A virus infection Stephanie Connor acquired during pregnancy put her unborn daughter at significant risk for brain damage and lifelong hearing loss.

"It was traumatic," said Connor, of LaBelle, Fl, after learning about her daughter's condition. "It was like mourning the loss of a child."

At age 1, baby Madeleine was completely deaf in her right ear and her hearing was severely lost in the left, said Connor.
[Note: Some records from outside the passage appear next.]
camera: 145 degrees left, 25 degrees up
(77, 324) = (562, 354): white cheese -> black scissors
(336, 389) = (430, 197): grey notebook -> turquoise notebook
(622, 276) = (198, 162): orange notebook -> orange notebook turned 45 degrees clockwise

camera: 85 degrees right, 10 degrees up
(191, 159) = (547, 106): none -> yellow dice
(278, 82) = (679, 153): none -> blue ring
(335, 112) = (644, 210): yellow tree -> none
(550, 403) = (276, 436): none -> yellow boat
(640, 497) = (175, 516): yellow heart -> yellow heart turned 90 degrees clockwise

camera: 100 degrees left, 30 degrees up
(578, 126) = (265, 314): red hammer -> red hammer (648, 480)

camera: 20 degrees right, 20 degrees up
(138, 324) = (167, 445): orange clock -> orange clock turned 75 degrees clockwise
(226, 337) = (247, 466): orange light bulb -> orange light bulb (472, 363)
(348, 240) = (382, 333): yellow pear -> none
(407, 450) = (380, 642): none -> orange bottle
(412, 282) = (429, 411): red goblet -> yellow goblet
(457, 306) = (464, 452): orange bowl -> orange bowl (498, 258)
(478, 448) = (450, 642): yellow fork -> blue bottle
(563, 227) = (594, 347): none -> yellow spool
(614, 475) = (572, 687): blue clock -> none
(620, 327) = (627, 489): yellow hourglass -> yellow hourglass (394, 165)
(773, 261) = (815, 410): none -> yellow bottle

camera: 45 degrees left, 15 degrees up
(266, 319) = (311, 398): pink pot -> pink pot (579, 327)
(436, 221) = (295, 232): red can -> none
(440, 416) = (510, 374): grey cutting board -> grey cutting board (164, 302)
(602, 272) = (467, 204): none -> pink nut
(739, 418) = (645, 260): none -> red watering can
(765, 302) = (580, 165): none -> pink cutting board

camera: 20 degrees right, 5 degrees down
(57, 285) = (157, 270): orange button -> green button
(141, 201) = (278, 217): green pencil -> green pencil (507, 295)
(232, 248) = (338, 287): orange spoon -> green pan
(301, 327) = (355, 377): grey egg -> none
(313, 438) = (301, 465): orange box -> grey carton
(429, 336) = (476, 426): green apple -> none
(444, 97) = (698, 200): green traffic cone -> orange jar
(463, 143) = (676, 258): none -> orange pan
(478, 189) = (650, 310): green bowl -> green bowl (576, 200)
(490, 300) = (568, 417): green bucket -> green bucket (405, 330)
While a hearing aid helped to amplify some sounds for Madeleine, it would never fully repair the damage in her ear.

But a simple experimental procedure that Connor enrolled in for Madeleine may have restored her hearing and reversed her condition.

In January 2012, Madeleine, 2, became the first child to undergo an experimental hearing loss treatment through an FDA-approved trial at Memorial Hermann-Texas Medical Center that infused stem cells from her own banked cord blood into her damaged inner ear.

Within the last six months, Connor says she's seen a dramatic improvement in Madeleine's ability to hear.

"Before, when she would hear something she would look all around," Connor said. "But now we notice that she turns in the right direction of the sound."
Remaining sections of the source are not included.